Abstract
The contingent encoding assumption is the idea that response selection in task-switching situations does not begin until the cue and the target have both been encoded. The authors tested the assumption by manipulating response congruency, stimulus order, and stimulus onset asynchrony (SOA) in two experiments. They found evidence of response selection prior to cue encoding for congruent targets with target–cue order at a long SOA, indicating that the contingent encoding assumption is invalid. The authors describe how contingent encoding can be removed from an existing task-switching model by introducing baseline evidence—task-neutral evidence that serves as a baseline for response selection prior to stimulus encoding. Simulations revealed that the modified model could reproduce the full pattern of response time data and generate responses prior to cue encoding. The authors conclude by discussing directions for further model development.
This research was based on part of the first author's doctoral dissertation supervised by the second author.
FUNDING
Funding was provided by the National Institute of Mental Health [grant number R01-MH073878-01] to the second author.
Notes
1Three of the 24 subjects in Experiment 1 and two of the 24 subjects in Experiment 2 made no early responses on congruent trials with target–cue order at an SOA of 800 ms. However, these subjects had mean RTs on congruent trials at an SOA of 0 ms that were longer than their respective group means, raising the possibility that the absence of early responding at the longer SOA might have been due to slow responding in general.

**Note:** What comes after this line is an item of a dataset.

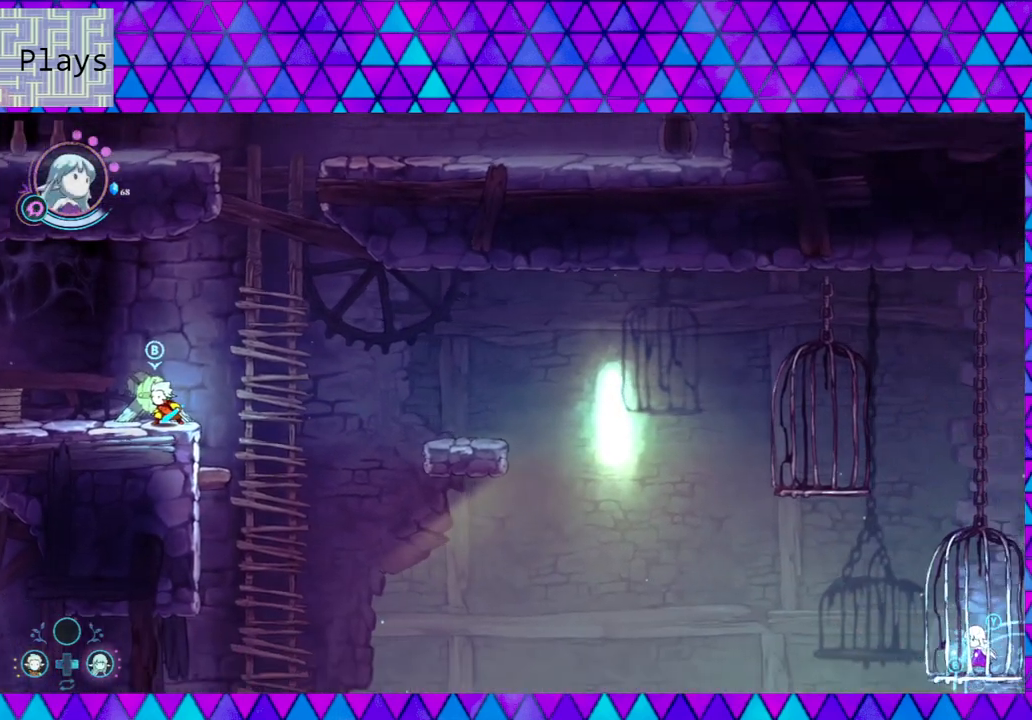
{"buttons": [], "left_stick": "center", "right_stick": "center", "events": []}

2Appendix C shows that the retrieval probability for the correct response in Scenario 6 is higher than that in Scenario 5. Higher retrieval probabilities lead to shorter RTs and lower ERs. The difference in retrieval probability between congruent and incongruent targets is what allowed our previous model of compound cue retrieval to produce the response congruency effect.
3The subscripts c, t, a, and u stand for cue, target, associated, and unassociated, respectively.